Critique publiée sur Kultur & Konfitur.
Le gris d'une cendre éternelle, le gris d'un jour sans soleil, le gris de 24 heures où nuit et jour se succèdent et se confondent. Du gris, avec quelques touches de blanc, un blanc d'autant plus éclatant qu'il est d'une extrême rareté et suffit tout juste à éviter de tomber dans le noir absolu. La route est un livre gris, avec des personnages gris, dans un univers gris.
Mais la route est longue. Peut-être trop longue. Linéaire, aussi, comme ses personnages. Les schémas se répètent, de l'apathie aux moments de bonheur partagé de la découverte ou redécouverte d'un monde qu'on croyait définitivement disparu. Le texte s'étire, le lecteur patauge avec les marcheurs, avec l'impression que sa route est sans fin. On reprend le livre comme on l'a quitté, on se retrouve dans la même atmosphère poisseuse, sans temporalité, le père ne s'y retrouve pas plus que le lecteur dans les jours, qui se succèdent, se ressemblent dans leur éternelle torpeur, et le texte défile sans démarquage clair entre les étapes (pas de chapitres). Aucun espoir de sortie, juste un but, la côte, qui permet d'avancer, mais là encore, en progressant, sur la route comme dans la lecture, on sait qu'il n'y a qu'une fin possible, que cette marche n'est qu'un leurre vers quelque chose d'inéluctable. Le livre s'achève par un nouveau départ, tout comme le début nous plonge dans la fin d'un cycle. Nouveau départ, mais qui diffère peu finalement de l'étape précédente, ce n'est qu'une répétition du même cycle, dont il semble impossible de sortir.
Route, bloody route
Mais cette impression de lecture morne et sans émotion est ce qui fait la force du livre.
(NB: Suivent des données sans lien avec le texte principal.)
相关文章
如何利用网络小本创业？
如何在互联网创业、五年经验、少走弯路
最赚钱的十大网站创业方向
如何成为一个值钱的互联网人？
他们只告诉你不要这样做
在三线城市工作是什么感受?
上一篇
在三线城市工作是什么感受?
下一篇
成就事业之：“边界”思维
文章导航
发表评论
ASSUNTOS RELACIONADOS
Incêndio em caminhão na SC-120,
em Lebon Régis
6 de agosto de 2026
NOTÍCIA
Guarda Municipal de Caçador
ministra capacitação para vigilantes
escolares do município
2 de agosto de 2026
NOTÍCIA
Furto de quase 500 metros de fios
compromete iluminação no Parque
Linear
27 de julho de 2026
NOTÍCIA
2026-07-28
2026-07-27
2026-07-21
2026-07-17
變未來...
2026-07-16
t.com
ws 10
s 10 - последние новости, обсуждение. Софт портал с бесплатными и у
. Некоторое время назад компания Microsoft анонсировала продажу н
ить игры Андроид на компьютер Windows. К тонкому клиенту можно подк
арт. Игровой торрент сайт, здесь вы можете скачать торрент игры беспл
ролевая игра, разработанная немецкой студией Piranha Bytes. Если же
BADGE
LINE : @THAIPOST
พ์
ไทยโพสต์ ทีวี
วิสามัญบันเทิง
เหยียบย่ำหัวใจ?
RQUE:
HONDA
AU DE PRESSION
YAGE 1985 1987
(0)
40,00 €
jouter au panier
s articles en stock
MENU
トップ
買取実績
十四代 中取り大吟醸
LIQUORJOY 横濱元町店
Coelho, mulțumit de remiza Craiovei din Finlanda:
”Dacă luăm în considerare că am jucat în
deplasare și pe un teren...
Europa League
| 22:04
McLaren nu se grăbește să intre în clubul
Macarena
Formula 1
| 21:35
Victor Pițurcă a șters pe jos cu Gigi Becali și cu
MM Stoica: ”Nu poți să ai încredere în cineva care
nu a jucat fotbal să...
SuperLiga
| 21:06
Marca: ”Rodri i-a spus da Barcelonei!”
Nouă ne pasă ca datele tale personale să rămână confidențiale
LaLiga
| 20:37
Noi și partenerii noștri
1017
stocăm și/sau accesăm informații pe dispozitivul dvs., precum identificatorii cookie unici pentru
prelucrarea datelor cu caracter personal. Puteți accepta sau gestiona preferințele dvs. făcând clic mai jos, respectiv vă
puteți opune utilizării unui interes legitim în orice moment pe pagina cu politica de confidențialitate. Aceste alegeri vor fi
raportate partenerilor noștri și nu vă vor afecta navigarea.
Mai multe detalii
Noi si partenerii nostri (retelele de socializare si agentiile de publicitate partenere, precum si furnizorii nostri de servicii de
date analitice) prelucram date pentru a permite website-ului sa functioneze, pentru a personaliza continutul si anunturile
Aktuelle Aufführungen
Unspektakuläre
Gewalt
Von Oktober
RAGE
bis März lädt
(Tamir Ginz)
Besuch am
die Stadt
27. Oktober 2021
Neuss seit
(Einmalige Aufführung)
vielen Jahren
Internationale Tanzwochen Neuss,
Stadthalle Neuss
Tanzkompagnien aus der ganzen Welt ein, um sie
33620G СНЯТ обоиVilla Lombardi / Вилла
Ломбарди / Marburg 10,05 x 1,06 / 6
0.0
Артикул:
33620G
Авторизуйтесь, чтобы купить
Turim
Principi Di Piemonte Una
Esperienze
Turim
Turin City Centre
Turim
On est plongé dedans, marchant aux côtés des protagonistes. La répétition, la longueur, parfois la lourdeur du style s'adapte à la lourdeur de l'univers et du quotidien des protagonistes. On les connaît finalement peu, ce père et ce fils, on ne sait rien de leur histoire, on les découvre par leur vécu, l'auteur ne les présente pas, les rend plus ou moins anonymes, juste un père, un fils, sans noms. Deux personnages qui ont peu de relations entre eux, qui parlent peu, mais qui vivent une relation d'une rare intensité qui se partage par ce qu'ils vivent. C'est ce qu'ils vivent qui nous les décrit, l'analyse psychologique des personnages est absente, on lit peu ce qu'ils pensent, mais on le sait (ou on pense le savoir) quand même.
C'est là tout l'intérêt du livre, d'arriver, dans l'ennui, à captiver le lecteur. Les sentiments de celui-ci coïncident avec l'écriture de Cormac McCarthy, sans fioriture, sans grandes phrases. Une écriture et un style parfois un peu vains, comme lorsqu'elle essaie de briser les conventions du dialogue en ôtant toute ponctuation. Pourquoi ? Pour anonymiser encore plus les personnages ? Ils n'en avaient guère besoin, ce qui se veut un geste d'audace ou de surrenchère dans l'adéquation entre style et histoire est finalement assez peu pertinent. La répétition des mêmes schémas est aussi une des faiblesses, elle concourt au sentiment de quelque chose sans fin et de perpétuel, mais rend le tout un peu lourd.
La route est un bon roman, qui vaut surtout par l’ambiance qu’il arrive à créer pour intéresser le lecteur (atmosphère qui a été bien reprise dans le film de 2009), et qui tente à tout prix de marier fond et forme. Rien d’inoubliable, mais une vision bien affirmée de la relation père-fils et du deuil dans un monde d’après l’apocalypse.